A number of theories have been advanced as to how the bent grass greens at Shoal Creek got so hard, balls making clearly audible "thonks" as they bounded crazily around. Greens in the southern region are never this firm. First Ben Crenshaw said he thought it was because the club used 200-pound mowers on them instead of 100-pounders, packing the turf.

But greens superintendent Jim Simmons said that's not the case. Rather, he said, it has to do with the "root structure" of the bent grass seeded into the greens. Bent grass in the south tends to get weak, so Simmons used strong fertilizers to strengthen the roots, which compacted the greens, he said. Sounds reasonable. . . .

Faldo's mother wanted him to be an actor when he was a boy. Apparently she has reconciled herself to his choice of a career. "I think she's happy," he said. . . .

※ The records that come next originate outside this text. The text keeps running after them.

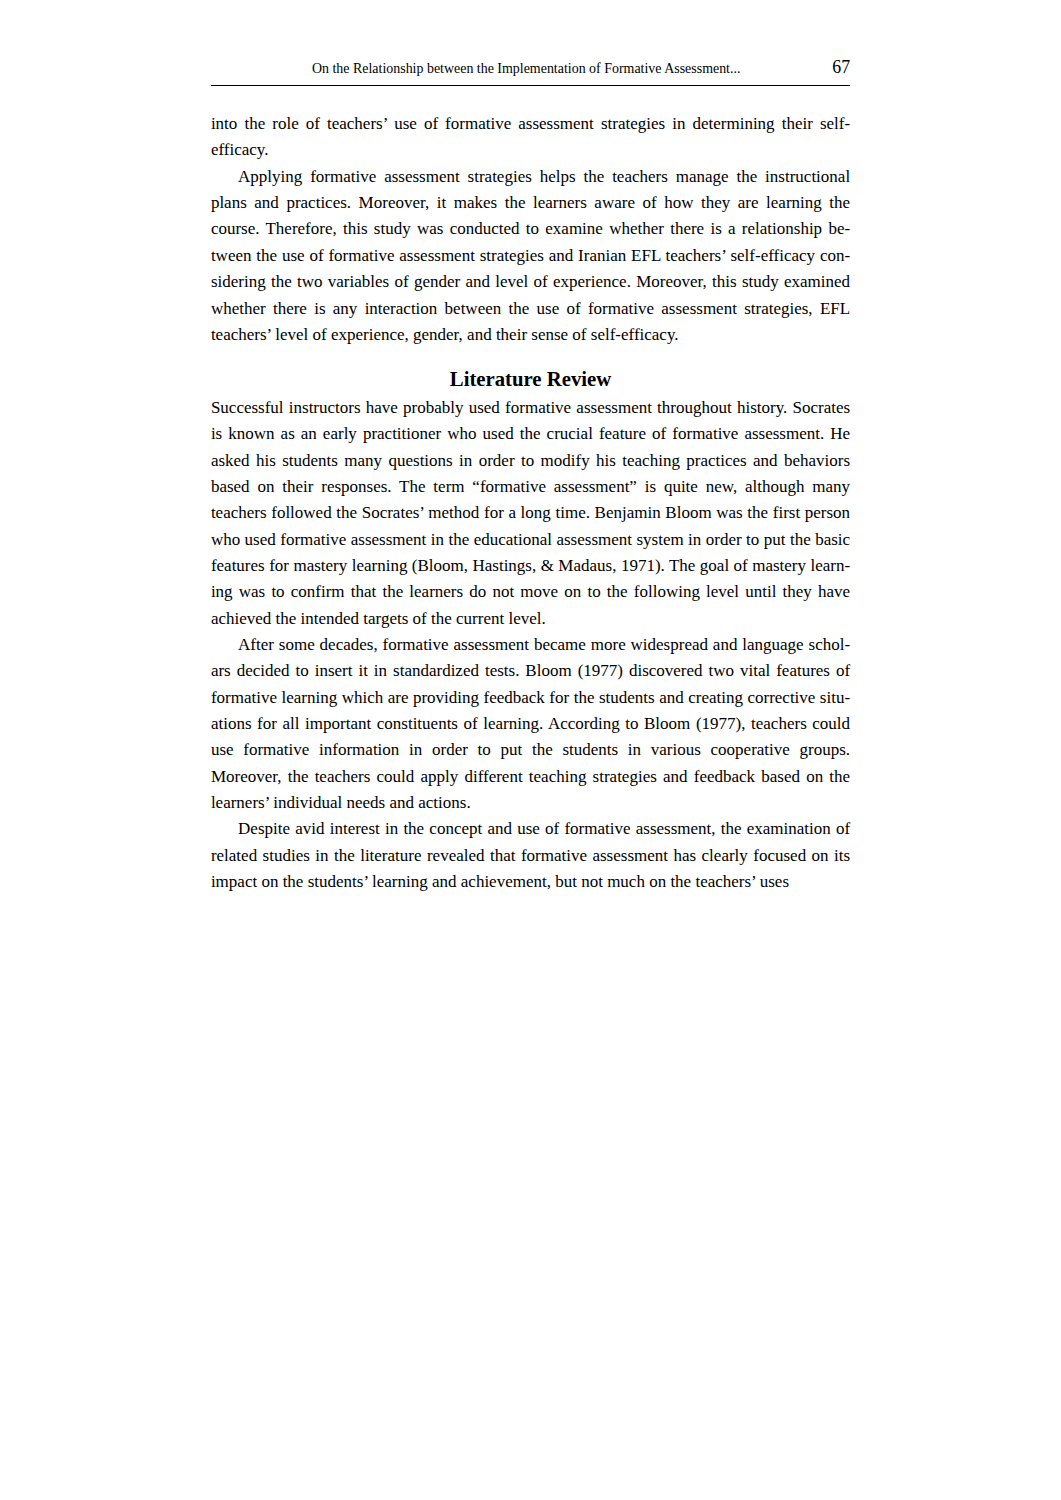On the Relationship between the Implementation of Formative Assessment... 67
into the role of teachers’ use of formative assessment strategies in determining their self-efficacy.
Applying formative assessment strategies helps the teachers manage the instructional plans and practices. Moreover, it makes the learners aware of how they are learning the course. Therefore, this study was conducted to examine whether there is a relationship between the use of formative assessment strategies and Iranian EFL teachers’ self-efficacy considering the two variables of gender and level of experience. Moreover, this study examined whether there is any interaction between the use of formative assessment strategies, EFL teachers’ level of experience, gender, and their sense of self-efficacy.
Literature Review
Successful instructors have probably used formative assessment throughout history. Socrates is known as an early practitioner who used the crucial feature of formative assessment. He asked his students many questions in order to modify his teaching practices and behaviors based on their responses. The term “formative assessment” is quite new, although many teachers followed the Socrates’ method for a long time. Benjamin Bloom was the first person who used formative assessment in the educational assessment system in order to put the basic features for mastery learning (Bloom, Hastings, & Madaus, 1971). The goal of mastery learning was to confirm that the learners do not move on to the following level until they have achieved the intended targets of the current level.
After some decades, formative assessment became more widespread and language scholars decided to insert it in standardized tests. Bloom (1977) discovered two vital features of formative learning which are providing feedback for the students and creating corrective situations for all important constituents of learning. According to Bloom (1977), teachers could use formative information in order to put the students in various cooperative groups. Moreover, the teachers could apply different teaching strategies and feedback based on the learners’ individual needs and actions.
Despite avid interest in the concept and use of formative assessment, the examination of related studies in the literature revealed that formative assessment has clearly focused on its impact on the students’ learning and achievement, but not much on the teachers’ uses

It is being said that the reworking of Congressional Country Club, where the greens have gotten a face lift and some holes have been re-routed, has made the course a potential U.S. Open site again in the eyes of the U.S. Golf Association. . . .

The Embassy Suites Hotel, headquarters for a number of players, raised its prices for the week to $200 a night. When some complained, they were told, "This is a special event."